*** EXCERPTED TEXT ***

METHOD AND SYSTEM FOR COLLECTING TOPICALLY RELATED

RESOURCES

This application is being filed as a PCT International Patent application in the name of SearchLogic.com Corporation, a U.S. national corporation, on 17 November 2000, designating all countries except the United States of America.

Technical Field of the Invention

The present invention relates to processes for discovering and collecting information located in an inter- linked environment such as the Internet and the World Wide Web ("Web") or in other archived, repository, database or stored information environment where the information is in a digital format, and is accessible electronically. More specifically, the present invention relates to improving both the topical or class relevancy of the information collected and the amount of relevant information collected from these environments. More specifically still, the invention relates to the creation of a topical database using existing search resources.

Background of the Invention The World Wide Web is an extremely large, inter-networked data system connecting hundreds of millions of informational sites and documents and is growing daily. The inter-linked relationships between these sites create a dynamic system of enormous complexity. Despite the information or "content" dependent utility of the Web, the existing Internet addressing system does not locate or identify sites based on their information content. Thus, one of the persistent problems associated with the Web is finding useful information. Indeed, while the rich, decentralized, dynamic and diverse nature of the Web can make casual Web surfing enjoyable, it has made serious navigation aimed at finding specific information extremely difficult.

*** End of EXCERPTED TEXT ***

**TASK:** Could you reproduce the portion of the patent excerpt that begins at the words "METHOD AND SYSTEM" and ends after "States of America.", changing nothing?

*** DATA BLOCK ***

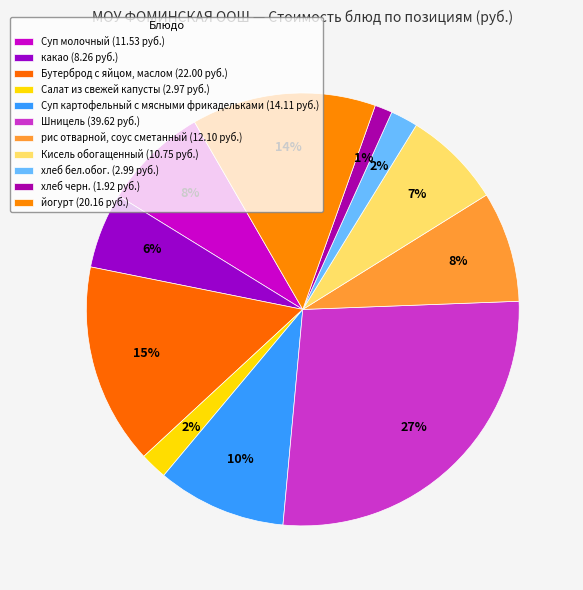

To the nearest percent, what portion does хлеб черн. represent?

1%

*** End of DATA BLOCK ***

**SOLUTION:**
METHOD AND SYSTEM FOR COLLECTING TOPICALLY RELATED

RESOURCES

This application is being filed as a PCT International Patent application in the name of SearchLogic.com Corporation, a U.S. national corporation, on 17 November 2000, designating all countries except the United States of America.